From the line with "188: (361, 139)" through the line with "204: (32, 172)", repeat the entries verbatim, both end lines included, and add nothing.

[Saved entries]
════════════════

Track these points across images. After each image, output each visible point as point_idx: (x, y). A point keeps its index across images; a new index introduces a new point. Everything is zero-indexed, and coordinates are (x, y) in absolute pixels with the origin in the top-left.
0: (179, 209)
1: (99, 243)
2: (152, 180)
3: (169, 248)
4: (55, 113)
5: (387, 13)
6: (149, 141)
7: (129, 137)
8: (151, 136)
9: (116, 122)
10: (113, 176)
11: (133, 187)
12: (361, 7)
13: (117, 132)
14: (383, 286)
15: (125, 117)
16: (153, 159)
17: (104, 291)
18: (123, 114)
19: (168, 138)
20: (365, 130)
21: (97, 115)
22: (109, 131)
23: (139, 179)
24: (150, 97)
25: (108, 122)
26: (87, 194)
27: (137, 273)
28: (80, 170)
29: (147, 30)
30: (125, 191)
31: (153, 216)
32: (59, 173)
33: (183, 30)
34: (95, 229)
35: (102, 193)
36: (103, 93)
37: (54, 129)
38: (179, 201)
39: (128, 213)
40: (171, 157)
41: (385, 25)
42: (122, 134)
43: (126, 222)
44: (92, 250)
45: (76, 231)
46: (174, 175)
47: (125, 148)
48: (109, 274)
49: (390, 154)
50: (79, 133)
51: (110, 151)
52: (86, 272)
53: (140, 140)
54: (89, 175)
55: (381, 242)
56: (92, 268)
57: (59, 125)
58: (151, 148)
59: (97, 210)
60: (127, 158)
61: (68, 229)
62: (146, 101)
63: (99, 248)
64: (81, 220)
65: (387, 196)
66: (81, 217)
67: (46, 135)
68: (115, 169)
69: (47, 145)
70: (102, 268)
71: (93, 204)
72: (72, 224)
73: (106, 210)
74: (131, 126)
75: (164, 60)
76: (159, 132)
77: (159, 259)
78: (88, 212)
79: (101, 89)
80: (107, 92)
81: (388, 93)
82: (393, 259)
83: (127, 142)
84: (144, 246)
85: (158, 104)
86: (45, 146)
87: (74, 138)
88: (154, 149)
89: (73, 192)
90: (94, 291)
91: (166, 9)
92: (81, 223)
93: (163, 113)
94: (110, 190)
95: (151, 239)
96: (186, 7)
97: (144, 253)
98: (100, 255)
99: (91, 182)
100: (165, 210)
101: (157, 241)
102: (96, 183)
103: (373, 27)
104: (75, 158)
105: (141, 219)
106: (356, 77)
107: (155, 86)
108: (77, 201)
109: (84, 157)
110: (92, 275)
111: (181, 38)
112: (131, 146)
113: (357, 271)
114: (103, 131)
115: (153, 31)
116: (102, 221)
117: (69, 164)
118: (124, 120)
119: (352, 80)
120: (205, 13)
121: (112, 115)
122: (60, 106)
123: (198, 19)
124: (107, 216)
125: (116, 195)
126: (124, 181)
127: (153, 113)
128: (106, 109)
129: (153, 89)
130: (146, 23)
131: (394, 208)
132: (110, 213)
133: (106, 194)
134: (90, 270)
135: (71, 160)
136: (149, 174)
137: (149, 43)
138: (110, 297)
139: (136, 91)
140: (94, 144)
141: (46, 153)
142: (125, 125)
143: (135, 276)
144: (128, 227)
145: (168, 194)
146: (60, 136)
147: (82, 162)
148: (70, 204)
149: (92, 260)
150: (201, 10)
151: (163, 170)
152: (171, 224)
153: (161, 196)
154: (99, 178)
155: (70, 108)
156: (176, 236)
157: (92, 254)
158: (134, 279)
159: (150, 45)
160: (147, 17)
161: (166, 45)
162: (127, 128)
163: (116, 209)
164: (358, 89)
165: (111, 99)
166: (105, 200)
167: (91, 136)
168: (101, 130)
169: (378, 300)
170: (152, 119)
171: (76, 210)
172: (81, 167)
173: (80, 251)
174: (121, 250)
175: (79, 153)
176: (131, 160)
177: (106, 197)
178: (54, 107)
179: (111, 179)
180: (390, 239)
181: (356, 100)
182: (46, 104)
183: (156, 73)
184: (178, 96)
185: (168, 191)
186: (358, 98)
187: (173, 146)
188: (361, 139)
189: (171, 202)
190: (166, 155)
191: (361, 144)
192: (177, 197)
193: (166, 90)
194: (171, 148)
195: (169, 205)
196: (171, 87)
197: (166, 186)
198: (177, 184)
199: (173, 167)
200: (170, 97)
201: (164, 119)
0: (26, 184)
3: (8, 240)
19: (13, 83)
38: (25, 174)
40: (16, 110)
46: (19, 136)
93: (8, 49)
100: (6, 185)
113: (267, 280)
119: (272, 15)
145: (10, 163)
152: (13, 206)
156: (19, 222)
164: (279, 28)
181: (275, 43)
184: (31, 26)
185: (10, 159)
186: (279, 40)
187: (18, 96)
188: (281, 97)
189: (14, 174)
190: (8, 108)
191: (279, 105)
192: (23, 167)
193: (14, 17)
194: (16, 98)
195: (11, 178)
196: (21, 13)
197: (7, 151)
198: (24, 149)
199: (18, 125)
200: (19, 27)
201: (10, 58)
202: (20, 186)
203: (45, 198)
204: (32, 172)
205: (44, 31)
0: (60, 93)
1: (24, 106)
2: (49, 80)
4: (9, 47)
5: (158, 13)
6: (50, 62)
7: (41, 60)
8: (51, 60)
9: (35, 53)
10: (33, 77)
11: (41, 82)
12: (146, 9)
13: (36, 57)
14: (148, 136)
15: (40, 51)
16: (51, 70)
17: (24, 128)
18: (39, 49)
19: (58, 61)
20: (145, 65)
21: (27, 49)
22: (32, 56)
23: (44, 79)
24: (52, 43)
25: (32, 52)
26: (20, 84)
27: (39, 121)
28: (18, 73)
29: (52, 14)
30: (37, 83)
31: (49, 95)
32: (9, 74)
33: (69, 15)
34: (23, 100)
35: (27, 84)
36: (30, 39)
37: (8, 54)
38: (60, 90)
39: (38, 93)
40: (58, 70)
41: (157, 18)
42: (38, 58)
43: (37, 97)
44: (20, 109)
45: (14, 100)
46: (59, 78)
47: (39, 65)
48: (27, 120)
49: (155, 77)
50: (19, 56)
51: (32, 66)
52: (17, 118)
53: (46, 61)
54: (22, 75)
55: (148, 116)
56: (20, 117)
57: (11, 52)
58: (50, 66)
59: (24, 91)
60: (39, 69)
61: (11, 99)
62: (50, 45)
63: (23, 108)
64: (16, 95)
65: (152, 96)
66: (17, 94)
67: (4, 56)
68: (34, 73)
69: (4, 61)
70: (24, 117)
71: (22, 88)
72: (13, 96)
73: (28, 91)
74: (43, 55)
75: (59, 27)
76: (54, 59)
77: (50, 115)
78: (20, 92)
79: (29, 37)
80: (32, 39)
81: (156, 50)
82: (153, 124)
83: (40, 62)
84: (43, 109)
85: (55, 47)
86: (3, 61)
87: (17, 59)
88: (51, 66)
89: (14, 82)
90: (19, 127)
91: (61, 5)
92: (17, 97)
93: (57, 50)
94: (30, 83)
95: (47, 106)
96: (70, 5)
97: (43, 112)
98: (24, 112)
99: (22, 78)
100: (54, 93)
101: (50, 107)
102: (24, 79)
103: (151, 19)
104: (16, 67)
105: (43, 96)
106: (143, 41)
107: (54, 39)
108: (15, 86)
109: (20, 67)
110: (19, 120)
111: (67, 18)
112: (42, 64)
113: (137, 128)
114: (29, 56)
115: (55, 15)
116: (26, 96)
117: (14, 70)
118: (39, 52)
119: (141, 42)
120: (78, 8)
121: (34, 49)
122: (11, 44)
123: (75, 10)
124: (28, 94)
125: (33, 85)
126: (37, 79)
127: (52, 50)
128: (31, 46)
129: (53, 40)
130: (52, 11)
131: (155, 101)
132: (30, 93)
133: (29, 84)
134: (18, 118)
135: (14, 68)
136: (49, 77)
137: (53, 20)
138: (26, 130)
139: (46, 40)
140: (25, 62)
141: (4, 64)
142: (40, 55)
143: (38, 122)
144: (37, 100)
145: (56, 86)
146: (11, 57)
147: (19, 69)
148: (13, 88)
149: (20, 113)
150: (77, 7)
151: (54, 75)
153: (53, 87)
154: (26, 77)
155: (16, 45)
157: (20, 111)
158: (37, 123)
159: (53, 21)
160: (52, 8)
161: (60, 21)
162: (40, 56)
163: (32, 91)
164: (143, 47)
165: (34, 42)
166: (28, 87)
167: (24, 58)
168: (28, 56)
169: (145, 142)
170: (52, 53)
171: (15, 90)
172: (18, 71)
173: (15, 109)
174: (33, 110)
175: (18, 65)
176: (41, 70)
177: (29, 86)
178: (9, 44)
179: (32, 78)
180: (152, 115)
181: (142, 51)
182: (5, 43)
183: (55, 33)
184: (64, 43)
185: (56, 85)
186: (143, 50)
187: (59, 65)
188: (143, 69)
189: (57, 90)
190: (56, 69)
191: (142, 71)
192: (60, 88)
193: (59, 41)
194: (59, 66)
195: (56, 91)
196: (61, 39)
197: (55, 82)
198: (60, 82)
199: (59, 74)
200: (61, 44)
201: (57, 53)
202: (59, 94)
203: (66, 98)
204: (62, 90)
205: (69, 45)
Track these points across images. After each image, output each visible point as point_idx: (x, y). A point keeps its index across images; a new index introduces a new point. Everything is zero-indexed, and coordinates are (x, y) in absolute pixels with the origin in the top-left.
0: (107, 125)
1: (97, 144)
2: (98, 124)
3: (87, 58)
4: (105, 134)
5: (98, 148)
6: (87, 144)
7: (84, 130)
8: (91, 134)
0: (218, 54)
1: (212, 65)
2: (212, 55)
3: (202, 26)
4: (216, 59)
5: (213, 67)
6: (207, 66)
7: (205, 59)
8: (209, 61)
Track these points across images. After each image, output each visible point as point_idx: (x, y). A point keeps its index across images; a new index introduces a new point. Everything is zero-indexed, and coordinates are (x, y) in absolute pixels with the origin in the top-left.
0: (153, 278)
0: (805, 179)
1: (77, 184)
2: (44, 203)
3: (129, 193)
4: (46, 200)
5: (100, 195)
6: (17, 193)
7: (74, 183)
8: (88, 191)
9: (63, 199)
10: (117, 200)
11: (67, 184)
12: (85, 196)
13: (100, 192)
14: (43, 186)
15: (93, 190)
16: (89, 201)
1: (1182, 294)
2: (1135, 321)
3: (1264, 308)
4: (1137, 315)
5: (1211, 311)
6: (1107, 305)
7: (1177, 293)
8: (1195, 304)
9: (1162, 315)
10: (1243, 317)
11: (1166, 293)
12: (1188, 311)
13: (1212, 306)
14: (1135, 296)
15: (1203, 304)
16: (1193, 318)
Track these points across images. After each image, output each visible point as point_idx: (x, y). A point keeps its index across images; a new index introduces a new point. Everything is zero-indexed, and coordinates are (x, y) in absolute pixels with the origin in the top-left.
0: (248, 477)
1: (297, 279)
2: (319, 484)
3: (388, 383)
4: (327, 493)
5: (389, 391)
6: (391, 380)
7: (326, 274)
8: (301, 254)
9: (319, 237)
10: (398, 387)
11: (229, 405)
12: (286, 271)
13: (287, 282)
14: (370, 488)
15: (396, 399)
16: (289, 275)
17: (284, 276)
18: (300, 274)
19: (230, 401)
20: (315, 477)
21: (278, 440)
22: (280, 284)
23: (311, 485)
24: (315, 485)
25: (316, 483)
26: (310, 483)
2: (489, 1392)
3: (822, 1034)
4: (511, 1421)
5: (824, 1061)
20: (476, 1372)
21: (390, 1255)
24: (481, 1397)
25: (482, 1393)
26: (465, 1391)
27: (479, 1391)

════════════════

## Task output
188: (361, 139)
189: (171, 202)
190: (166, 155)
191: (361, 144)
192: (177, 197)
193: (166, 90)
194: (171, 148)
195: (169, 205)
196: (171, 87)
197: (166, 186)
198: (177, 184)
199: (173, 167)
200: (170, 97)
201: (164, 119)
0: (26, 184)
3: (8, 240)
19: (13, 83)
38: (25, 174)
40: (16, 110)
46: (19, 136)
93: (8, 49)
100: (6, 185)
113: (267, 280)
119: (272, 15)
145: (10, 163)
152: (13, 206)
156: (19, 222)
164: (279, 28)
181: (275, 43)
184: (31, 26)
185: (10, 159)
186: (279, 40)
187: (18, 96)
188: (281, 97)
189: (14, 174)
190: (8, 108)
191: (279, 105)
192: (23, 167)
193: (14, 17)
194: (16, 98)
195: (11, 178)
196: (21, 13)
197: (7, 151)
198: (24, 149)
199: (18, 125)
200: (19, 27)
201: (10, 58)
202: (20, 186)
203: (45, 198)
204: (32, 172)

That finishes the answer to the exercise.